THE TASK – Word for word, repeat the lines of the records from the one containing "The end user should be able to register" through the last line, both included.

SUPPLIED RECORDS –
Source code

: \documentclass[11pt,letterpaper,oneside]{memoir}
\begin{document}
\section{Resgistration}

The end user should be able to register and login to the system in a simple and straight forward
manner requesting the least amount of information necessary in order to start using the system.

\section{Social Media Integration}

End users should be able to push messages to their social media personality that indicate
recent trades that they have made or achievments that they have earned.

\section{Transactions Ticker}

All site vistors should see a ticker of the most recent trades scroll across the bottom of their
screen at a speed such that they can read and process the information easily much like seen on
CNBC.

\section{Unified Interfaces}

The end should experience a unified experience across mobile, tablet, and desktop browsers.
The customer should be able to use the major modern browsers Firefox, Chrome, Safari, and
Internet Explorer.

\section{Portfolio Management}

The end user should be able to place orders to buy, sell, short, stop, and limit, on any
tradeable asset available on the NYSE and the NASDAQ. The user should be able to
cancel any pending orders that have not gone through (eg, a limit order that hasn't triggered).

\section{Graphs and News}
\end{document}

COMPLETED TASK –
The end user should be able to register and login to the system in a simple and straight forward
manner requesting the least amount of information necessary in order to start using the system.

\section{Social Media Integration}

End users should be able to push messages to their social media personality that indicate
recent trades that they have made or achievments that they have earned.

\section{Transactions Ticker}

All site vistors should see a ticker of the most recent trades scroll across the bottom of their
screen at a speed such that they can read and process the information easily much like seen on
CNBC.

\section{Unified Interfaces}

The end should experience a unified experience across mobile, tablet, and desktop browsers.
The customer should be able to use the major modern browsers Firefox, Chrome, Safari, and
Internet Explorer.

\section{Portfolio Management}

The end user should be able to place orders to buy, sell, short, stop, and limit, on any
tradeable asset available on the NYSE and the NASDAQ. The user should be able to
cancel any pending orders that have not gone through (eg, a limit order that hasn't triggered).

\section{Graphs and News}
\end{document}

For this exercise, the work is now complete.